* DATA:

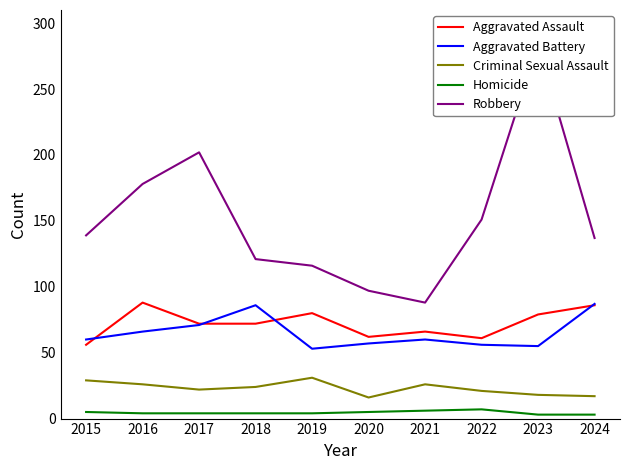

Read the Criminal Sexual Assault value at 2022, to the nearest 10.

20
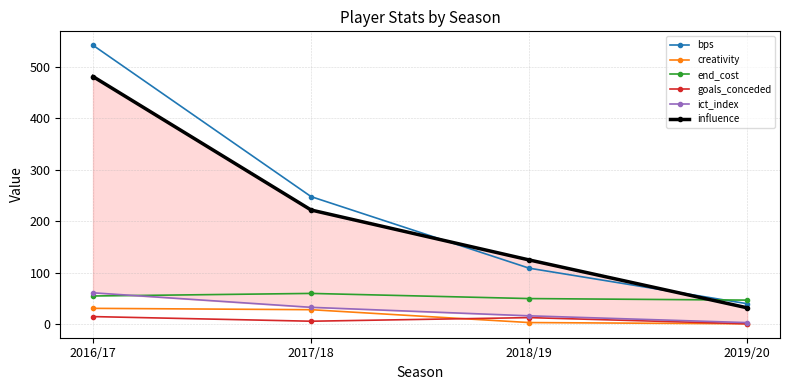

Between which two adjacent categories do creativity and goals_conceded first intersect?

2017/18 and 2018/19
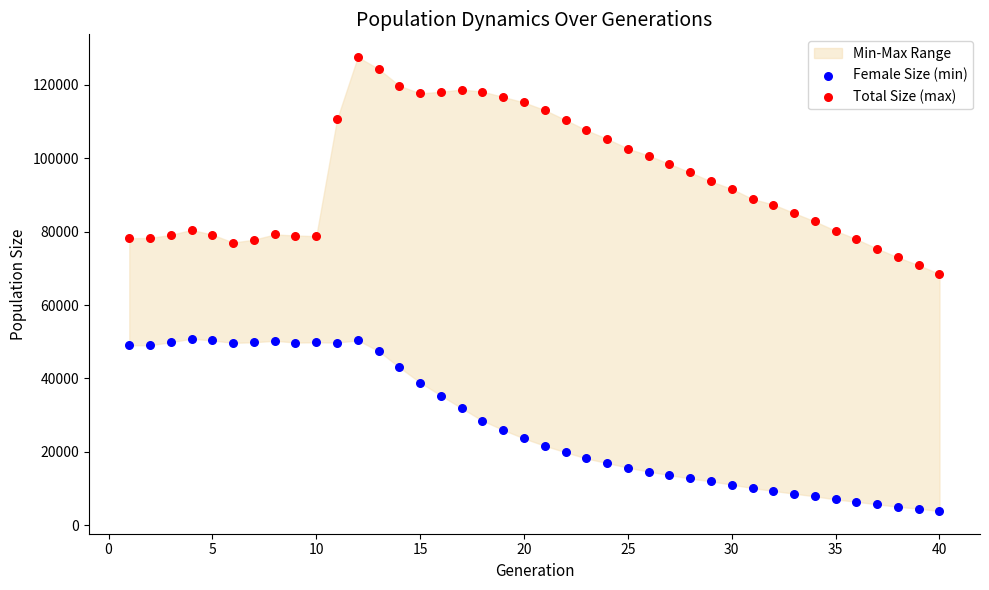

Across all series, what Y value is closest to 65711?

68439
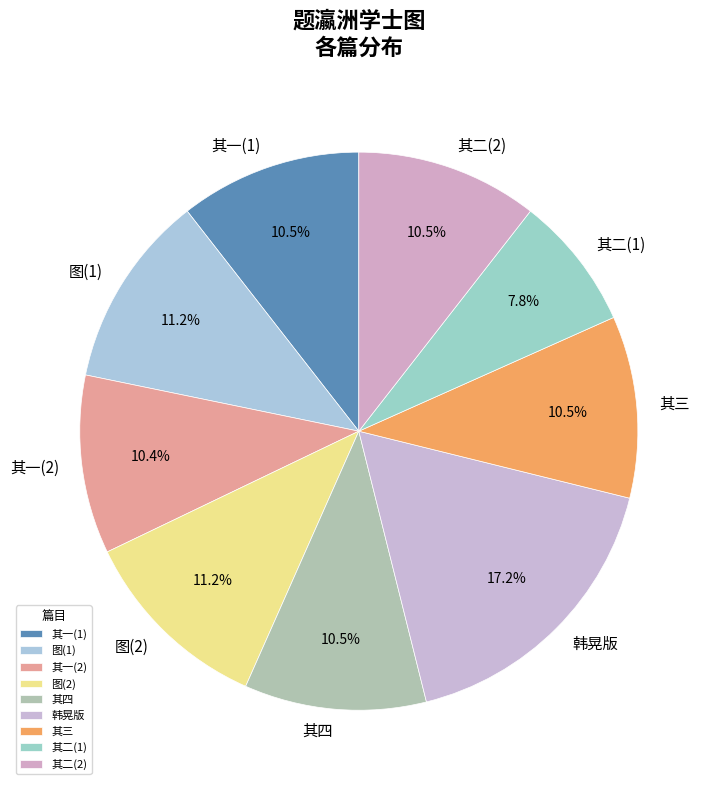

Which slice is the largest?

韩晃版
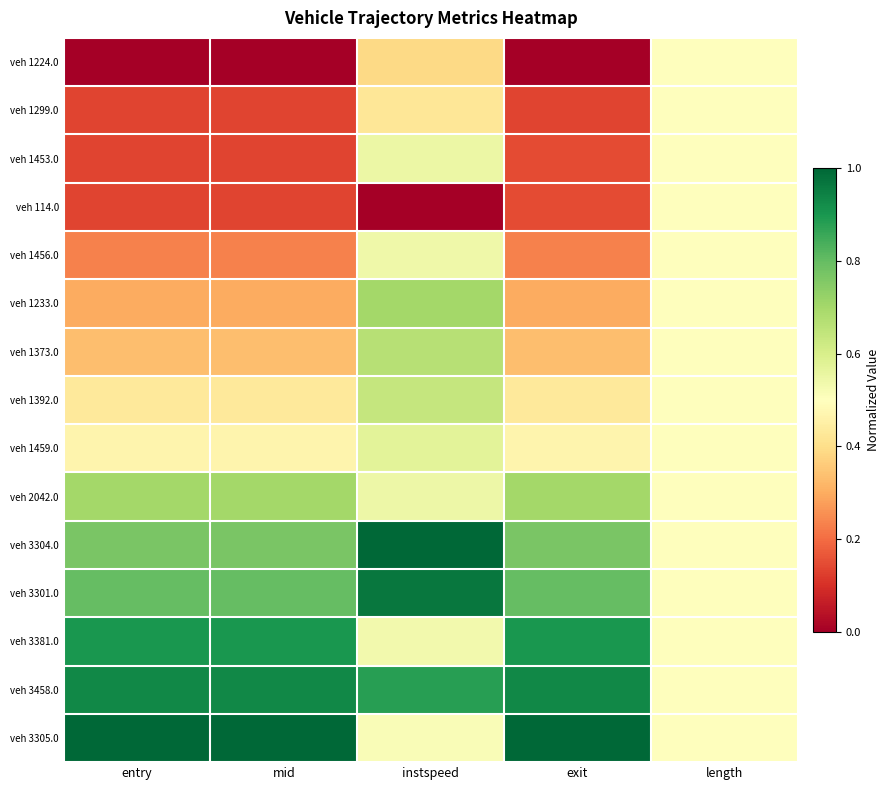

Reading right to left, transcribe all the data shown in this chart.

veh 1224.0: length=0.5	exit=0.0	instspeed=0.4	mid=0.0	entry=0.0
veh 1299.0: length=0.5	exit=0.1	instspeed=0.4	mid=0.1	entry=0.1
veh 1453.0: length=0.5	exit=0.1	instspeed=0.5	mid=0.1	entry=0.1
veh 114.0: length=0.5	exit=0.1	instspeed=0.0	mid=0.1	entry=0.1
veh 1456.0: length=0.5	exit=0.2	instspeed=0.5	mid=0.2	entry=0.2
veh 1233.0: length=0.5	exit=0.3	instspeed=0.7	mid=0.3	entry=0.3
veh 1373.0: length=0.5	exit=0.3	instspeed=0.7	mid=0.3	entry=0.3
veh 1392.0: length=0.5	exit=0.4	instspeed=0.6	mid=0.4	entry=0.4
veh 1459.0: length=0.5	exit=0.5	instspeed=0.6	mid=0.5	entry=0.5
veh 2042.0: length=0.5	exit=0.7	instspeed=0.5	mid=0.7	entry=0.7
veh 3304.0: length=0.5	exit=0.8	instspeed=1.0	mid=0.8	entry=0.8
veh 3301.0: length=0.5	exit=0.8	instspeed=1.0	mid=0.8	entry=0.8
veh 3381.0: length=0.5	exit=0.9	instspeed=0.5	mid=0.9	entry=0.9
veh 3458.0: length=0.5	exit=0.9	instspeed=0.9	mid=0.9	entry=0.9
veh 3305.0: length=0.5	exit=1.0	instspeed=0.5	mid=1.0	entry=1.0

* TASK REQUIREMENTS: Reproduce the whole listing above word for word, dropping the picture lines.

* SOLVED EXERCISE:
Read the Criminal Sexual Assault value at 2022, to the nearest 10.

20

Between which two adjacent categories do creativity and goals_conceded first intersect?

2017/18 and 2018/19

Across all series, what Y value is closest to 65711?

68439

Which slice is the largest?

韩晃版

Reading right to left, transcribe all the data shown in this chart.

veh 1224.0: length=0.5	exit=0.0	instspeed=0.4	mid=0.0	entry=0.0
veh 1299.0: length=0.5	exit=0.1	instspeed=0.4	mid=0.1	entry=0.1
veh 1453.0: length=0.5	exit=0.1	instspeed=0.5	mid=0.1	entry=0.1
veh 114.0: length=0.5	exit=0.1	instspeed=0.0	mid=0.1	entry=0.1
veh 1456.0: length=0.5	exit=0.2	instspeed=0.5	mid=0.2	entry=0.2
veh 1233.0: length=0.5	exit=0.3	instspeed=0.7	mid=0.3	entry=0.3
veh 1373.0: length=0.5	exit=0.3	instspeed=0.7	mid=0.3	entry=0.3
veh 1392.0: length=0.5	exit=0.4	instspeed=0.6	mid=0.4	entry=0.4
veh 1459.0: length=0.5	exit=0.5	instspeed=0.6	mid=0.5	entry=0.5
veh 2042.0: length=0.5	exit=0.7	instspeed=0.5	mid=0.7	entry=0.7
veh 3304.0: length=0.5	exit=0.8	instspeed=1.0	mid=0.8	entry=0.8
veh 3301.0: length=0.5	exit=0.8	instspeed=1.0	mid=0.8	entry=0.8
veh 3381.0: length=0.5	exit=0.9	instspeed=0.5	mid=0.9	entry=0.9
veh 3458.0: length=0.5	exit=0.9	instspeed=0.9	mid=0.9	entry=0.9
veh 3305.0: length=0.5	exit=1.0	instspeed=0.5	mid=1.0	entry=1.0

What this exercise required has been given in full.